__What you will do__. Edit the lines of the items below so that "scientific name" becomes "binomial name" throughout, leaving everything else unchanged and omitting the pictures from your answer.

==============================

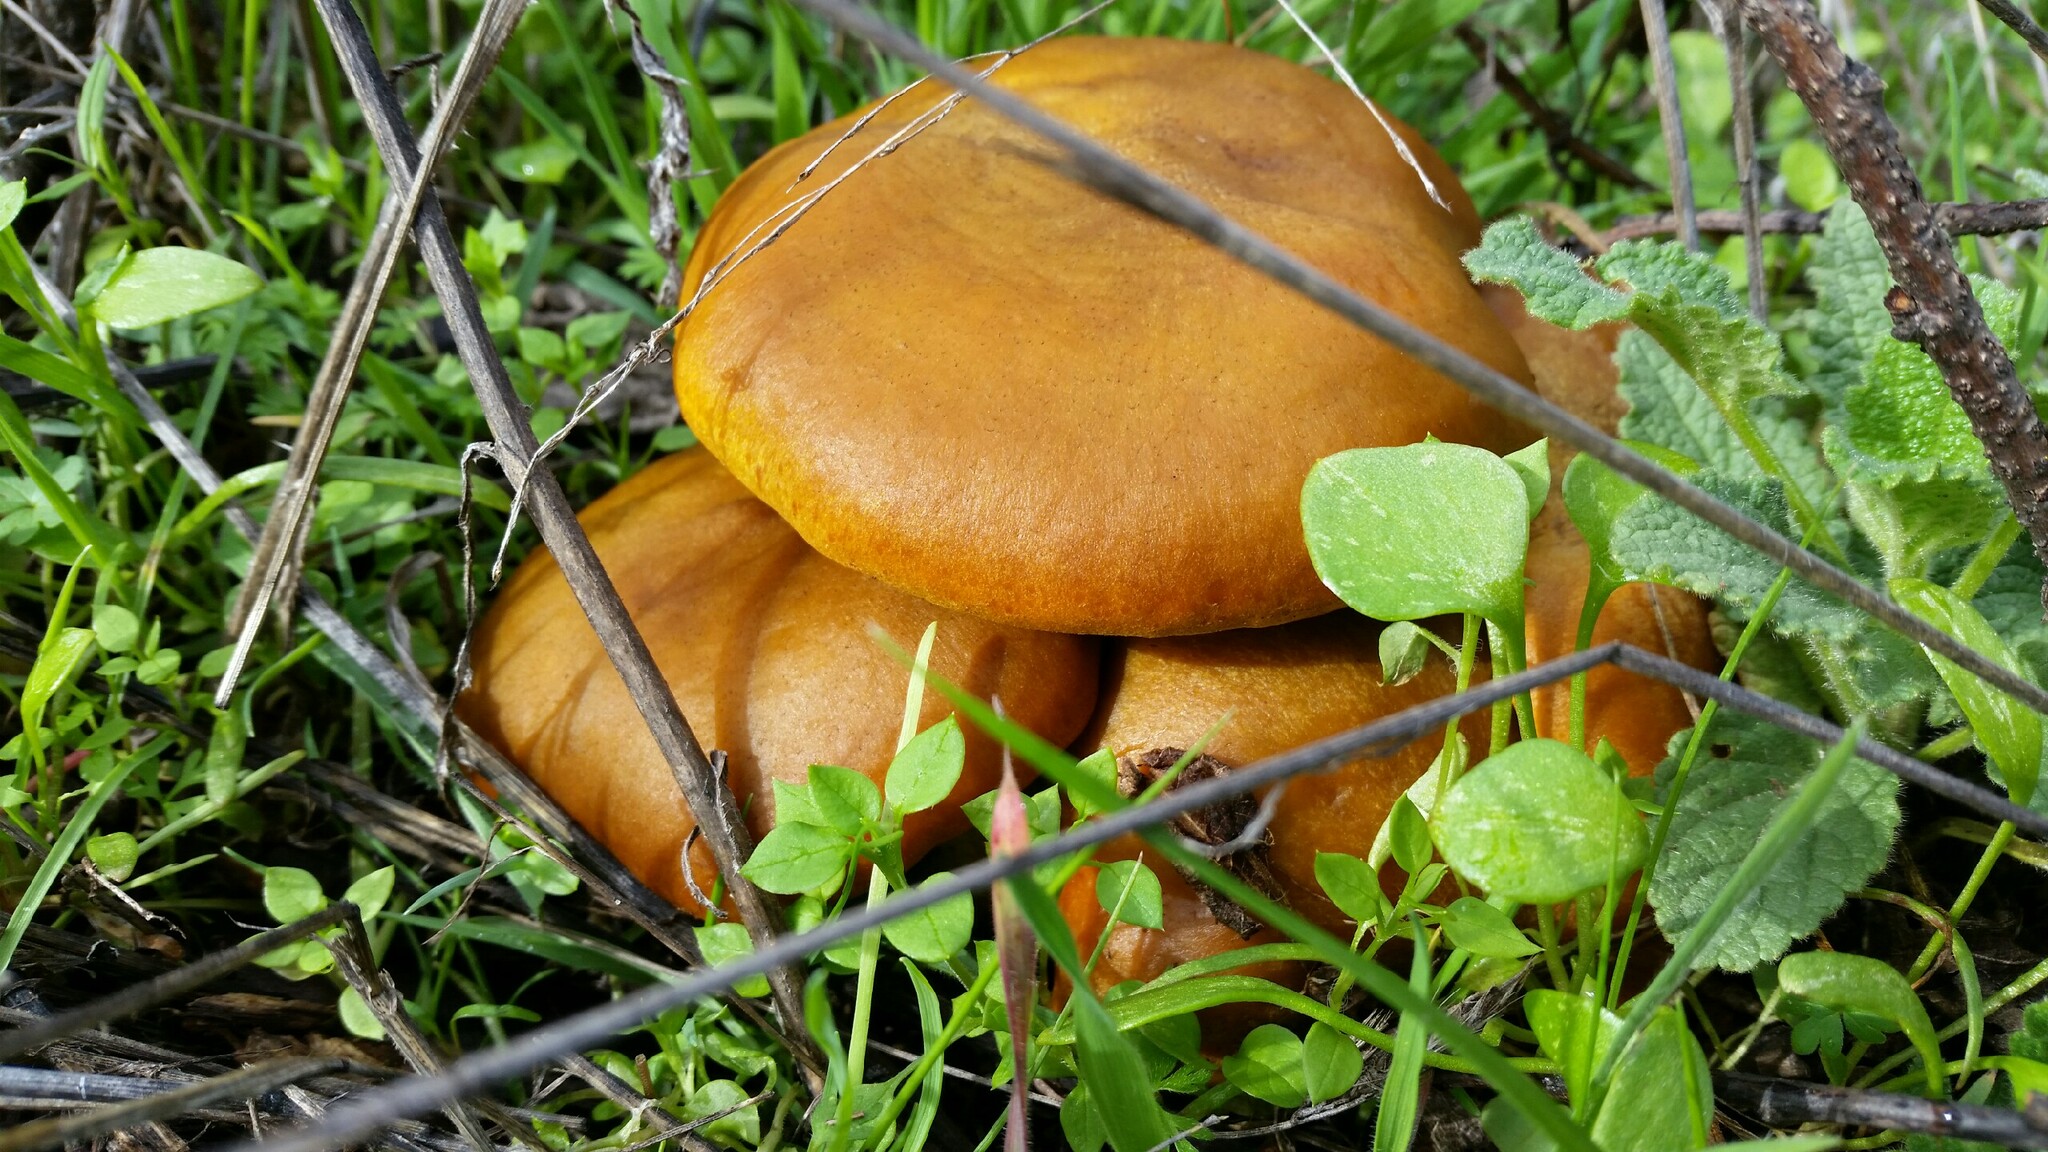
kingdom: Fungi
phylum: Basidiomycota
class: Agaricomycetes
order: Agaricales
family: Omphalotaceae
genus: Omphalotus
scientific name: Omphalotus olivascens
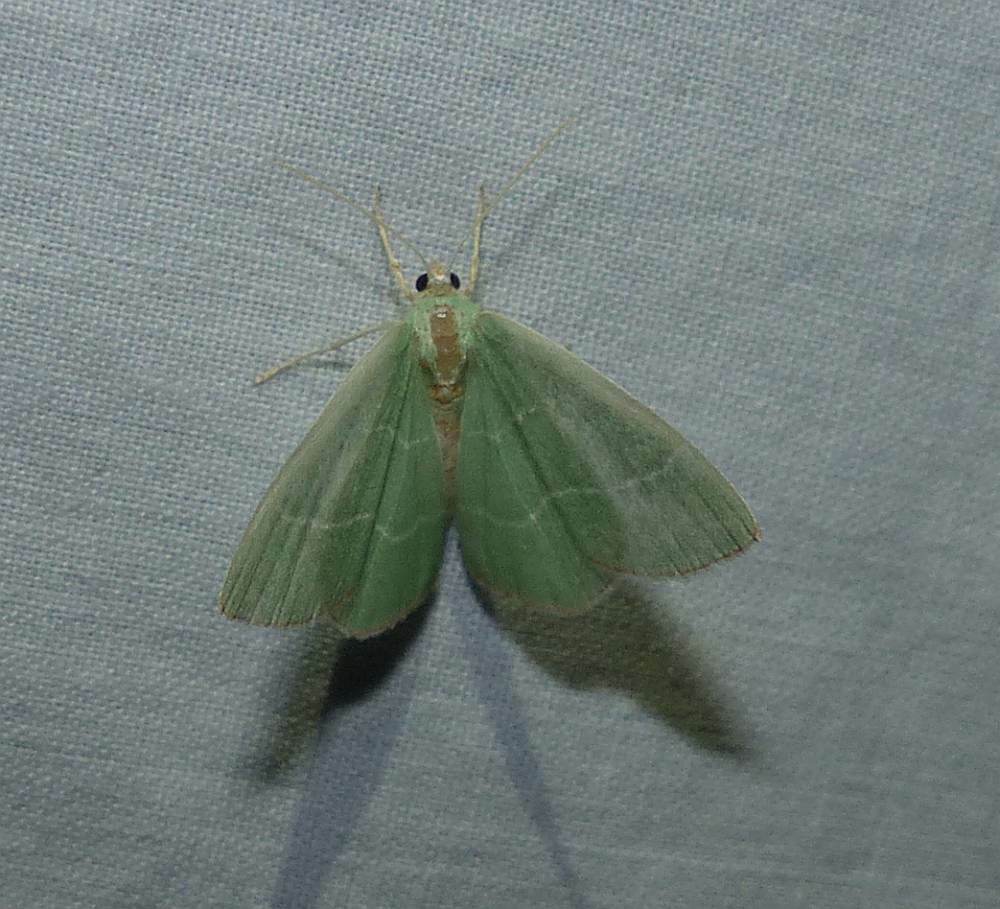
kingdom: Animalia
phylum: Arthropoda
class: Insecta
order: Lepidoptera
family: Geometridae
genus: Nemoria
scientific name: Nemoria bistriaria
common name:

==============================

__Full response__.
kingdom: Fungi
phylum: Basidiomycota
class: Agaricomycetes
order: Agaricales
family: Omphalotaceae
genus: Omphalotus
binomial name: Omphalotus olivascens
kingdom: Animalia
phylum: Arthropoda
class: Insecta
order: Lepidoptera
family: Geometridae
genus: Nemoria
binomial name: Nemoria bistriaria
common name:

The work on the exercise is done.